Months after Motseki was let off the hook for Setuke’s murder, he was arrested for the rape and murder of three teenagers from Soweto and Rustenburg.

The South Gauteng High Court, sitting at the Palm Ridge Magistrate’s Court, found Motseki guilty this week on four charges of murder, two of rape, one of attempted rape and three of kidnapping.

He stood quietly in court while the judge detailed his crimes and delivered the verdict with the help of a Sesotho language interpreter.

Setuke’s family were not in court to find the justice they had been seeking since 2013.

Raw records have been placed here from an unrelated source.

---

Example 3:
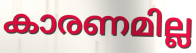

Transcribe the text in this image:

കാരണമില്ല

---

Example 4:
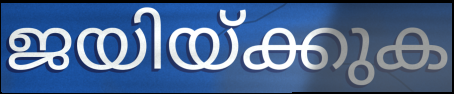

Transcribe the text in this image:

ജയിയ്ക്കുക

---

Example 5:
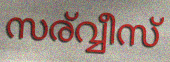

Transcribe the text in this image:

സര്വ്വീസ്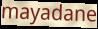
mayadane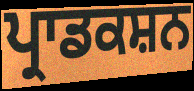
ਪ੍ਰਾਡਕਸ਼ਨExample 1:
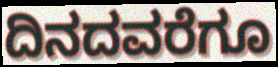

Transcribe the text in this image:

ದಿನದವರೆಗೂ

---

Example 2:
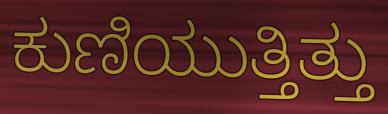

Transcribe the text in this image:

ಕುಣಿಯುತ್ತಿತ್ತು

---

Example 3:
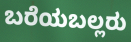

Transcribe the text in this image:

ಬರೆಯಬಲ್ಲರು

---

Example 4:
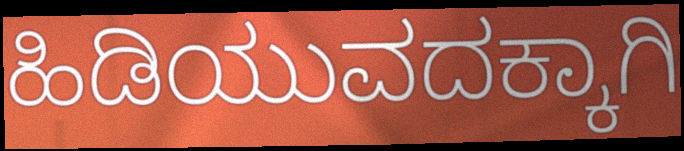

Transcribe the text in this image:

ಹಿಡಿಯುವದಕ್ಕಾಗಿ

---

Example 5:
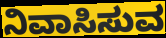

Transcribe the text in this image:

ನಿವಾಸಿಸುವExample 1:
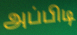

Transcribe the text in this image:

Judge Mmonoa Teffo delivered a macabre summary of Motseke’s modus operandum:

The attacks all occurred at night in areas well-known to the victims, the girls were all similar in appearance and they were walking alone when approached.

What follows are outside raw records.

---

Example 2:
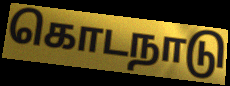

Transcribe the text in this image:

கொடநாடு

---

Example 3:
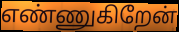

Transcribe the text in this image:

எண்ணுகிறேன்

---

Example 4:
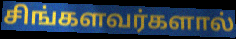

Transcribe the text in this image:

சிங்களவர்களால்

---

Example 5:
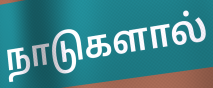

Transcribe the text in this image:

நாடுகளால்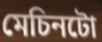
মেচিনটোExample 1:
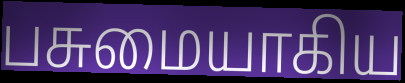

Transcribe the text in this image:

பசுமையாகிய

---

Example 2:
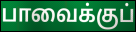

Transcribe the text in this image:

பாவைக்குப்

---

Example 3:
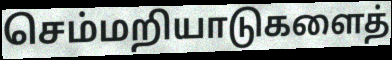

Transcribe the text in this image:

செம்மறியாடுகளைத்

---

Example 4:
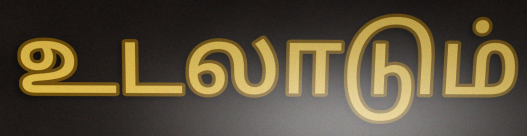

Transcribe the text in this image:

உடலாடும்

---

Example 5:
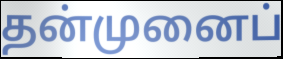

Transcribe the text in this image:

தன்முனைப்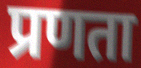
प्रणताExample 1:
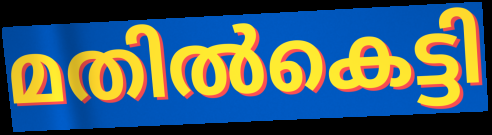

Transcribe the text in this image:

മതിൽകെട്ടി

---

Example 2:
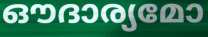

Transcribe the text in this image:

ഔദാര്യമോ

In all cases they were strangled or suffocated.

The victims were partially clothed when found, with their pants pulled down.

Setuke’s injuries included abrasions of the soft tissue of her neck, on her face as well as on the inner lining of her lips and cheeks.

Her jeans were pulled down as were her tights, leaving her genitals exposed.

Her T-shirt and jersey were lifted to expose her breasts.

According to a doctor’s testimony, she was wearing no helmet or gloves though she was working on the night shift; her left boot had been removed.

“If you saw the devil I was facing, you wouldn’t have screamed,” another woman told Thembelihle Dlamini’s aunt, Thandeka.

The woman is a former neighbour of Motseki’s in Soweto. She told Thandeka she was 17 when Motseki raped her.

“She told me, He raped me brutally in 2001’,” Thandeka recalled outside court.

Motseki confessed to a police officer that he was not sexually turned on by penetrating his victims but by masturbating over them after they were dead, according to information gleaned by Thandeka.

He favoured intercourse after death. But this was never entered into evidence as the revelation was made before Motseki had a lawyer.

He remains in custody for pre-sentencing reports and victim impact assessment reports.

Released in 2012 for lack of evidence, three have died since.